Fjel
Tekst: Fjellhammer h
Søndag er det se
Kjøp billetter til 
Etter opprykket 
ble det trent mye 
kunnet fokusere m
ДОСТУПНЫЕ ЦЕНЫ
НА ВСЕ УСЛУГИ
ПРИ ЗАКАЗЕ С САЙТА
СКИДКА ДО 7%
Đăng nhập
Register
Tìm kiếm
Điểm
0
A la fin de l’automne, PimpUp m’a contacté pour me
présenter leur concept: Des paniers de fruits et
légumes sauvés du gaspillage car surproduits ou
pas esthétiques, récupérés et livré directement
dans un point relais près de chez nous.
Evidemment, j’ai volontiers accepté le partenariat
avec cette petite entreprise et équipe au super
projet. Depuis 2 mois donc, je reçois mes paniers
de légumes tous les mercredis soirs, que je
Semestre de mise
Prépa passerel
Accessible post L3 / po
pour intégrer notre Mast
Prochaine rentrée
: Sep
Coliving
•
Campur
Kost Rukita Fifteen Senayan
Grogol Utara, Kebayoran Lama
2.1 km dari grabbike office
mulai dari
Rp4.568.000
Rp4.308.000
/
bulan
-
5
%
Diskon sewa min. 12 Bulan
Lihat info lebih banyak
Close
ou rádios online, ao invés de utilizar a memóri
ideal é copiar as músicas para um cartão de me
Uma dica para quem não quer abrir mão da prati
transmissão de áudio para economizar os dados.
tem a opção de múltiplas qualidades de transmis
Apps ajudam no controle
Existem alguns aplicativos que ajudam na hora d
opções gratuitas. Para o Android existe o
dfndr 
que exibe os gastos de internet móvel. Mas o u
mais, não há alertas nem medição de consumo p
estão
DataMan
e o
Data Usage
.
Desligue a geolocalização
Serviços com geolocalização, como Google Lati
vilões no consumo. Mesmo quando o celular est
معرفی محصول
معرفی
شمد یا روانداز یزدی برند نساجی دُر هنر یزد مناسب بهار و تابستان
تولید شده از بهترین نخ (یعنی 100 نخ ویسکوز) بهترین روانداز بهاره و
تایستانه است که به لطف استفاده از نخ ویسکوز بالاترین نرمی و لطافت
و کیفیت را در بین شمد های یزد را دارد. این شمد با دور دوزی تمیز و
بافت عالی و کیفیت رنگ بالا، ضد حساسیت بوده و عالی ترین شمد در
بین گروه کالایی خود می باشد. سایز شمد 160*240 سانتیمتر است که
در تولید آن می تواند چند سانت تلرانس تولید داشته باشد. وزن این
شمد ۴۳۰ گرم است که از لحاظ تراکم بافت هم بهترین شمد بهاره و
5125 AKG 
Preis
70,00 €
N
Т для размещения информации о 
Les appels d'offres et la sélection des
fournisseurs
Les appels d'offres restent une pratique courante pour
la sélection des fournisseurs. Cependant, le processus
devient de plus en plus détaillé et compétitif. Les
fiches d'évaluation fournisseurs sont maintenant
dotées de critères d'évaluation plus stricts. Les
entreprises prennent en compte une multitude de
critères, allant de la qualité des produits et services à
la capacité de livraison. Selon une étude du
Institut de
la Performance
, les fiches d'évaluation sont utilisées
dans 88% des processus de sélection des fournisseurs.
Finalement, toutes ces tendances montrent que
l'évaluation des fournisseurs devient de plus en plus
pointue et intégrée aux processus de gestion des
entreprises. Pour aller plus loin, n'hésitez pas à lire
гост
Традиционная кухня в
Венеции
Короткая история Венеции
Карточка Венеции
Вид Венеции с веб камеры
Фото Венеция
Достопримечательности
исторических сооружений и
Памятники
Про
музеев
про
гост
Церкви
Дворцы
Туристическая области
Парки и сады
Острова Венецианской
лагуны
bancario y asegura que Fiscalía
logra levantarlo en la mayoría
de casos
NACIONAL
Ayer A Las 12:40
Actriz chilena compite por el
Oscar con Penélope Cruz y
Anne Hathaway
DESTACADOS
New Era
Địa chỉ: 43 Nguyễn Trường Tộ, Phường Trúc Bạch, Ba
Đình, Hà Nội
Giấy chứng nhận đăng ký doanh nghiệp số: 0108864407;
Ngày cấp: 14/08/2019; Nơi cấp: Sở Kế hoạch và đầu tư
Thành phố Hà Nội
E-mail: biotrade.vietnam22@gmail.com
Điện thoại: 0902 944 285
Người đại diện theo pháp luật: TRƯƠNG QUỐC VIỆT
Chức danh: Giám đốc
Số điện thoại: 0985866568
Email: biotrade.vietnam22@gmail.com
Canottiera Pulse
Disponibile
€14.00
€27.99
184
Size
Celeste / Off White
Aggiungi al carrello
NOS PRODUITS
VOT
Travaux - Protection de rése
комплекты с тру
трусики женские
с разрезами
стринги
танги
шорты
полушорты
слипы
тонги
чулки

+++++

■ WRITTEN TASK ■
Return every line from the items above that contains the word "paniers".

■ RESPONSE TO THIS EXERCISE ■
présenter leur concept: Des paniers de fruits et
projet. Depuis 2 mois donc, je reçois mes paniers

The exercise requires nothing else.